A NUMBER of cane farmers in the North are considering leaving their crops unharvested this season as rising fuel prices, increasing harvesting costs and a lower forecast cane price continue to place pressure on the sugar industry.
Seaqaqa cane farmer Mohammed Aroof Khan said many growers were questioning whether harvesting their cane would be worthwhile after the forecast cane price was announced at $57.40 per tonne.
“The forecast price is concerning because transport and labour costs are now becoming higher than the returns farmers will receive,” he said.
Mr Khan said fuel prices had significantly increased operating costs, making cane farming less financially viable for many families.
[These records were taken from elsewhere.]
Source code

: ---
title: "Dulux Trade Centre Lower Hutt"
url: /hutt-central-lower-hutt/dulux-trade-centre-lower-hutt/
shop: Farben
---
“The expenses are increasing rapidly due to fuel prices, and many farmers may stop harvesting cane because it may no longer be financially viable.”
He said rural families were also struggling with the rising cost of living, with some spending between $50 and $60 on fuel simply to travel to town and purchase groceries.
Mr Khan urged the Government to consider measures to assist remote farming communities, including improving access to essential food supplies.
Meanwhile, Labasa cane farmer Firoz Ali said harvesting costs had become too expensive for many growers.
“The fuel cost alone will now cost us more than $70,000 to harvest cane,” he said.
Mr Ali said the gap between rising production costs and declining cane prices was discouraging farmers from harvesting their crop this season.
“The fuel increase is due to the global market, but the cane price has dropped,” he said, adding that many farmers feared the industry’s returns were no longer keeping pace with production costs.”